Albert Turner Bharucha-Reid
(November 13, 1927 – February 26, 1985)
Albert was an American mathematician and theorist who worked extensively on probability theory, Markov chains, and statistics. The author of more than 70 papers and 6 books, his work touched on such diverse fields as economics, physics, and biology.
Bharucha-Reid was born Albert Turner Reid, the son of William Thaddeus Reid and Mae Marie Beamon Reid of Hampton, Virginia. He studied math and biology at Iowa State University, where completed a BS in 1949. He continued his studies at the University of Chicago from 1950 to 1953, where he began to focus more intensely on statistics and probability. He published eight papers during his time at the University of Chicago, but he did not finish his Ph.D. dissertation because he felt it was a waste of time. In 1954, he married Rodabe Phiroze Bharucha, and he legally changed his name to Albert Turner Bharucha-Reid. He had two children, Kurush Feroze Bharucha-Reid, and Rustam William Bharucha-Reid.
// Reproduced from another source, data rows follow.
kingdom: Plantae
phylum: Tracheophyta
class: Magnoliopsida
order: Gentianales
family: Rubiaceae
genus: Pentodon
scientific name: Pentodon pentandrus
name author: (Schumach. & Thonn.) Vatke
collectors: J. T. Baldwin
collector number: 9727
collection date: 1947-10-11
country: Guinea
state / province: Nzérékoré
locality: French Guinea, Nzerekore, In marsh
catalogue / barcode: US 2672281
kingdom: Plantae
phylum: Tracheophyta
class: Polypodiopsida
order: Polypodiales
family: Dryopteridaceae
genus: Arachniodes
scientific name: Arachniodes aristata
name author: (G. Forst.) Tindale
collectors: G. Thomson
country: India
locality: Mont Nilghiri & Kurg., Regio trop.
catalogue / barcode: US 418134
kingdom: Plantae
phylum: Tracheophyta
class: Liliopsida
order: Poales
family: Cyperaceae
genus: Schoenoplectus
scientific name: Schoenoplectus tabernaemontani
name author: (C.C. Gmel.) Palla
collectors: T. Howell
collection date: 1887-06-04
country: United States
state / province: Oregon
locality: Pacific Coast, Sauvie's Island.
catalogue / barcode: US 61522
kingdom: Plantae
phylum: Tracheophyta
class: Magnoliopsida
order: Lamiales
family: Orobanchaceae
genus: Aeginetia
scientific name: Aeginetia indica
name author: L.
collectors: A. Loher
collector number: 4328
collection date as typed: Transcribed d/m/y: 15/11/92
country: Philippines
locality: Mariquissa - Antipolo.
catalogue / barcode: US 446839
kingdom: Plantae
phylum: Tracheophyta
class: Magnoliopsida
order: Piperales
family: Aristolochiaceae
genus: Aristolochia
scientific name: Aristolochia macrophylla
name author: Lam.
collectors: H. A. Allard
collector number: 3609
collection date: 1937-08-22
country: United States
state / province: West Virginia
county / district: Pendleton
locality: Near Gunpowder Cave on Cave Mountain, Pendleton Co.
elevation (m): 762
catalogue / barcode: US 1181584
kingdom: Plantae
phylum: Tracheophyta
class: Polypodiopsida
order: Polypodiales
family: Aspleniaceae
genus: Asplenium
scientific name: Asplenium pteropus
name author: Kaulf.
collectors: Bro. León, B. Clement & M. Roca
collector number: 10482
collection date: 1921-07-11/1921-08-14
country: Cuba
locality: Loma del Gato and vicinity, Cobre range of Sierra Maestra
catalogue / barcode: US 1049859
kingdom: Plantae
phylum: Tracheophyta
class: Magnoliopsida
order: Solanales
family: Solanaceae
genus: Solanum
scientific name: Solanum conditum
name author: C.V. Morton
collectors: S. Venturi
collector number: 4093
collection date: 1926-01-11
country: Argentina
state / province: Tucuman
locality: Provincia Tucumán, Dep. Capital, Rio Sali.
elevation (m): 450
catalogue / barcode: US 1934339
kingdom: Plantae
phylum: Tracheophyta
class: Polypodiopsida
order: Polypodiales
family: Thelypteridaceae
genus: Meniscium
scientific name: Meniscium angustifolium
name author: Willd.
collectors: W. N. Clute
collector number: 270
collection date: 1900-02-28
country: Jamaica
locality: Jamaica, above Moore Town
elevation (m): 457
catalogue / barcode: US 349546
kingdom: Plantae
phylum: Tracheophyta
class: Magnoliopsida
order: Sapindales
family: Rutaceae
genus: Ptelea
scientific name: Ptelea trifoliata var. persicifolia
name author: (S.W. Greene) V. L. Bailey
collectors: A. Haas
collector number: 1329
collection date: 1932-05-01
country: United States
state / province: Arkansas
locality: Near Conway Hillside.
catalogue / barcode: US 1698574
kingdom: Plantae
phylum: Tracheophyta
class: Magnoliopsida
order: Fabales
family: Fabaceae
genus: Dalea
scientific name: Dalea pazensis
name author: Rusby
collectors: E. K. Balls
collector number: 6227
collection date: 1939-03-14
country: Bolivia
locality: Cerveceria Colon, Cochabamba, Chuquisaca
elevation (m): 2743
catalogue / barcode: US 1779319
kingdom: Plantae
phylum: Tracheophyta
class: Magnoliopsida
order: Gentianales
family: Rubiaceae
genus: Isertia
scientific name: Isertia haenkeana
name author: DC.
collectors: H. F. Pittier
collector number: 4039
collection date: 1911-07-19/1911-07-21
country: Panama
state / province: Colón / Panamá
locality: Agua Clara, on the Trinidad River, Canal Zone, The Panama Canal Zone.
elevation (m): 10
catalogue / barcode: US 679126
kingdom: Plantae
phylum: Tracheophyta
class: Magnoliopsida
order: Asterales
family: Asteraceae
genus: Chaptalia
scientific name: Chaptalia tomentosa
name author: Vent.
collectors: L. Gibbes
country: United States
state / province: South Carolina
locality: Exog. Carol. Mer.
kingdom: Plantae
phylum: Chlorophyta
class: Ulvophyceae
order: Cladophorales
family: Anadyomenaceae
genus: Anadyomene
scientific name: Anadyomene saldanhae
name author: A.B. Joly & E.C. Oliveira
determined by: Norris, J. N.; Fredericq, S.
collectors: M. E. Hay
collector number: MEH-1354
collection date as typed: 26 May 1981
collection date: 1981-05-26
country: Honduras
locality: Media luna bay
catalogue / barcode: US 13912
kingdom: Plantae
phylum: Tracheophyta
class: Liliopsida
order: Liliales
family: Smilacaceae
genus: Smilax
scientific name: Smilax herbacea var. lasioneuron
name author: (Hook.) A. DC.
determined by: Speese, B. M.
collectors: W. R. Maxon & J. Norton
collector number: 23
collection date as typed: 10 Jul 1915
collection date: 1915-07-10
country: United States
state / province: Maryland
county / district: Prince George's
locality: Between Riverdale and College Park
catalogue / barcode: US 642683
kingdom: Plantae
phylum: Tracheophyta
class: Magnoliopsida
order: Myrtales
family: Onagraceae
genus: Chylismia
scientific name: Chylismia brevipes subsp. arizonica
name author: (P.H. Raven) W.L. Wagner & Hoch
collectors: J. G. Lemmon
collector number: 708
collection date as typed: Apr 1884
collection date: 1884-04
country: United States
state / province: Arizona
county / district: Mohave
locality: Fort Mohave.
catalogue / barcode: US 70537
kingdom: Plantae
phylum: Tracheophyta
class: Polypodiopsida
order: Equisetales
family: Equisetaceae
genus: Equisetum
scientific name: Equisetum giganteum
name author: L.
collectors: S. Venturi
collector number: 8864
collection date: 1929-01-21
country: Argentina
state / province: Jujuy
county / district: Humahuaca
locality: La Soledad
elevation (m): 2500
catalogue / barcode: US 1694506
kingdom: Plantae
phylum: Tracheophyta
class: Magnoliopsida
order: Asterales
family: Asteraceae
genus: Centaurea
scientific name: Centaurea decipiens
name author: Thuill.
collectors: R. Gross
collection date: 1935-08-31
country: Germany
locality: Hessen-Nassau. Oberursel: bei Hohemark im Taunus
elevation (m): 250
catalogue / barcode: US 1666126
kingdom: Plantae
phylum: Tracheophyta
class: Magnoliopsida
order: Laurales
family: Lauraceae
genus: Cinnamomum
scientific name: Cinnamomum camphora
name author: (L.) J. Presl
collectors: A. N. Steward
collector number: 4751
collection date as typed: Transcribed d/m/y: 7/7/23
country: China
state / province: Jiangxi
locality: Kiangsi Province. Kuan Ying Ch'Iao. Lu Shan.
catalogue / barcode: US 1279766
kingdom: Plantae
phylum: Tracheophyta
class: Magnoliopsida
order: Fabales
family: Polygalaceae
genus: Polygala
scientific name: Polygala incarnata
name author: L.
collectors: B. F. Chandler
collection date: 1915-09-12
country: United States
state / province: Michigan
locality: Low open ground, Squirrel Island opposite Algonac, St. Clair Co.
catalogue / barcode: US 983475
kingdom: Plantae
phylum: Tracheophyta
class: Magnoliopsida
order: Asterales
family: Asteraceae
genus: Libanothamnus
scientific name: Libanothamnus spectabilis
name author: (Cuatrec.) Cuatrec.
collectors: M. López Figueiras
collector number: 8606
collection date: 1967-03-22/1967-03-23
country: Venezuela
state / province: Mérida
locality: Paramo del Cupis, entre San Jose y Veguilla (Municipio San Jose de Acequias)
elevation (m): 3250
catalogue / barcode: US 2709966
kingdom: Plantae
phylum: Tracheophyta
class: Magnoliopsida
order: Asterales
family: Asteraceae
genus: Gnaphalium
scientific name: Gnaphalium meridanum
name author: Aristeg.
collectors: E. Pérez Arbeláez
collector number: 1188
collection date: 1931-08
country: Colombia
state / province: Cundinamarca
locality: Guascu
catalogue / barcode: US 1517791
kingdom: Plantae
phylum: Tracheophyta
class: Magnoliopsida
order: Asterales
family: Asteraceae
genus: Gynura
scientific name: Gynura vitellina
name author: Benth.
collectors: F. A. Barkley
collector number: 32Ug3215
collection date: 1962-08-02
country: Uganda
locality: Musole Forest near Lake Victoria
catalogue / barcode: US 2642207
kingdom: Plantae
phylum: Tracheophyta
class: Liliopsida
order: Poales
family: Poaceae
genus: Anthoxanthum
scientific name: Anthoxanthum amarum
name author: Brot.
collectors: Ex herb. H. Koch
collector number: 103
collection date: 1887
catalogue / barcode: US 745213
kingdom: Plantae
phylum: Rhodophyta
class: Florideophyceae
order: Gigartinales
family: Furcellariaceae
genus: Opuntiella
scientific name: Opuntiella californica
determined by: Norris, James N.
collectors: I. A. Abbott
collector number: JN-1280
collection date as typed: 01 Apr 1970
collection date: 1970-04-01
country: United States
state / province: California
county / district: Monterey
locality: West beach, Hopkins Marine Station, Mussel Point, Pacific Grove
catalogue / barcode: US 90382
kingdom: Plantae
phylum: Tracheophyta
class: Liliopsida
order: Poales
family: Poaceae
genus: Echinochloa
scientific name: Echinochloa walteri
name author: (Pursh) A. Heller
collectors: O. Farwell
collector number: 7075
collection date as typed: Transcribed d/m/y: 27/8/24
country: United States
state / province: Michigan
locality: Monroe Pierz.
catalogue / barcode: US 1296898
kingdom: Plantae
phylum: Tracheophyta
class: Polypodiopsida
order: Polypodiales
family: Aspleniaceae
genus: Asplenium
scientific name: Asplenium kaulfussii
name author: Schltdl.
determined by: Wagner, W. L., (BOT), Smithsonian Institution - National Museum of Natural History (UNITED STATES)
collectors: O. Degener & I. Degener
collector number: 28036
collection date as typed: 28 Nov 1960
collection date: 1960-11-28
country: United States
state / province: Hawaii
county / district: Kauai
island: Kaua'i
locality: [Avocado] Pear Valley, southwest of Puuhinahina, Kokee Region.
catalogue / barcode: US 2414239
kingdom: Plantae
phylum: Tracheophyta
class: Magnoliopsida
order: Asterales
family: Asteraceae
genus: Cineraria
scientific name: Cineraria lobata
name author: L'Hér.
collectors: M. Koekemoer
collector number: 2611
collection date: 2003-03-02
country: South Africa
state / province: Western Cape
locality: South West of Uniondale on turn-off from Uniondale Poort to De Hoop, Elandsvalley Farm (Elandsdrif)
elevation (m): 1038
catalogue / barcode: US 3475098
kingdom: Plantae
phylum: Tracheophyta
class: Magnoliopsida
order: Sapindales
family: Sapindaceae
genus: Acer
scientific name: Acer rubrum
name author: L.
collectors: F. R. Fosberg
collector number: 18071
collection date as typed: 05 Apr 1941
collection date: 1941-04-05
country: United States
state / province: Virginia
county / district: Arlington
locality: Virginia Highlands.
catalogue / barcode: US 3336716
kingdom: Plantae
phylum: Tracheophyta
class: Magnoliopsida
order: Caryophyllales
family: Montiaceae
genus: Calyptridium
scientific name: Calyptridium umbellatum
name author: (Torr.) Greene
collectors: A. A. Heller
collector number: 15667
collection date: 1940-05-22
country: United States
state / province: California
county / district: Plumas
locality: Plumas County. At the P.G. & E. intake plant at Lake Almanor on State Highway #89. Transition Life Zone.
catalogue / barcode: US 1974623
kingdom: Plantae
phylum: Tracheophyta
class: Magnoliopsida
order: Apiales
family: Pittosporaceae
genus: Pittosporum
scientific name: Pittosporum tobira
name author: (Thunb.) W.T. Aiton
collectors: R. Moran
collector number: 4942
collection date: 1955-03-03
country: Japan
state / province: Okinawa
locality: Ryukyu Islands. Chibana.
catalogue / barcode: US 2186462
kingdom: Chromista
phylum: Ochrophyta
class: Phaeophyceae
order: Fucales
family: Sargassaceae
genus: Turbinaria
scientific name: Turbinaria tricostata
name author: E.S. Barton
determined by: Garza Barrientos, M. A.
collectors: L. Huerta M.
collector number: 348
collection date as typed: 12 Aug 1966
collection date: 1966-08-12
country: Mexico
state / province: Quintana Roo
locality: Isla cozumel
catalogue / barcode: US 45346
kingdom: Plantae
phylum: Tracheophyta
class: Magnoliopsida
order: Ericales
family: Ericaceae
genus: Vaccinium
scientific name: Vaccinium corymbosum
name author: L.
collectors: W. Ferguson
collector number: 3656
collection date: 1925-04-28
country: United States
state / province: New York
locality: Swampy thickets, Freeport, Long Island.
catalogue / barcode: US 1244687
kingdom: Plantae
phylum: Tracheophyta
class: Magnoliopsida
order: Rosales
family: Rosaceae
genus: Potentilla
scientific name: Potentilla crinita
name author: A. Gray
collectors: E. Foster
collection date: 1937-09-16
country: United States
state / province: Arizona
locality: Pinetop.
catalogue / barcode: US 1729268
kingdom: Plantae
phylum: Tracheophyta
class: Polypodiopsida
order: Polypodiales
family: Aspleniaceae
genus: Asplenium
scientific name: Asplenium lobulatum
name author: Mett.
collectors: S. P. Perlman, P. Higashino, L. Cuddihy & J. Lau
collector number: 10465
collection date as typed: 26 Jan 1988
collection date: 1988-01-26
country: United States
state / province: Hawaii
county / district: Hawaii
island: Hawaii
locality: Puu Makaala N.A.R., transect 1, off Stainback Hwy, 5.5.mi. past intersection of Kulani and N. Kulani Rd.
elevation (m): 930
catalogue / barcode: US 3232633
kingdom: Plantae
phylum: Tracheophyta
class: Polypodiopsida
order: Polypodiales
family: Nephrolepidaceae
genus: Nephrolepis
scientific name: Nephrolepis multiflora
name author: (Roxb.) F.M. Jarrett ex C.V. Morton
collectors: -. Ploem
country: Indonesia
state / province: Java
Bharucha-Reid published his first paper, a work on mathematical biology when he was only 18 years old. He went on to teach and lecture in the United States, Europe, and India. He held professorships or research positions at Columbia University, the University of California, Berkeley, the University of Oregon, Wayne State University, the Polish Academy of Sciences, and Atlanta University. In particular, in 1970 he was appointed Dean of the School of Arts and Sciences at Wayne State University.
A lecture series has been named in his honor by the National Association of Mathematicians.